Iterate over rows in a dataframe in Pandas
Pandas
import modules
import pandas as pd
import numpy as np
create dummy dataframe
raw_data = {'name': ['Willard Morris', 'Al Jennings', 'Omar Mullins', 'Spencer McDaniel'],
'age': [20, 19, 22, 21],
'favorite_color': ['blue', 'red', 'yellow', "green"],
'grade': [88, 92, 95, 70]}
df = pd.DataFrame(raw_data, columns = ['name', 'age', 'favorite_color', 'grade'])
df
name | age | favorite_color | grade | |
---|---|---|---|---|
0 | Willard Morris | 20 | blue | 88 |
1 | Al Jennings | 19 | red | 92 |
2 | Omar Mullins | 22 | yellow | 95 |
3 | Spencer McDaniel | 21 | green | 70 |
Iterate over rows in Pandas dataframe
Using iterrows:
for index, row in df.iterrows():
print (row["name"], row["age"])
Willard Morris 20
Al Jennings 19
Omar Mullins 22
Spencer McDaniel 21
Using itertuples:
for row in df.itertuples(index=True, name='Pandas'):
print (getattr(row, "name"), getattr(row, "age"))

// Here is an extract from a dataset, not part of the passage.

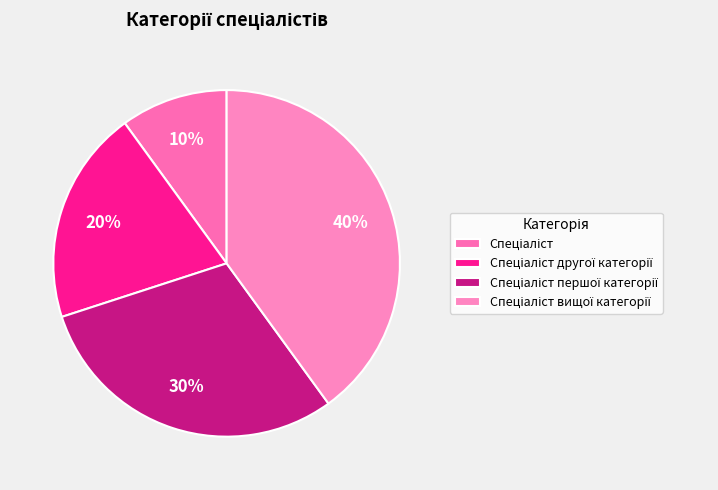

Between Спеціаліст другої категорії and Спеціаліст, which is larger?

Спеціаліст другої категорії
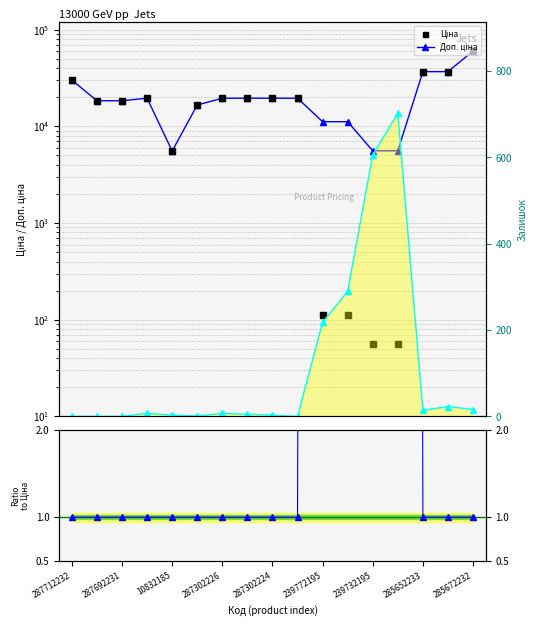

What is the approximate value of Ratio Доп./Ціна at 287302226?

1.0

Willard Morris 20 Al Jennings 19 Omar Mullins 22 Spencer McDaniel 21
If you wish to modify the rows you're iterating over, then df.apply is preferred:
def valuation_formula(x):
return x * 0.5
df['age_half'] = df.apply(lambda row: valuation_formula(row['age']), axis=1)
df.head()
name | age | favorite_color | grade | age_half | |
---|---|---|---|---|---|
0 | Willard Morris | 20 | blue | 88 | 10.0 |
1 | Al Jennings | 19 | red | 92 | 9.5 |
2 | Omar Mullins | 22 | yellow | 95 | 11.0 |
3 | Spencer McDaniel | 21 | green | 70 | 10.5 |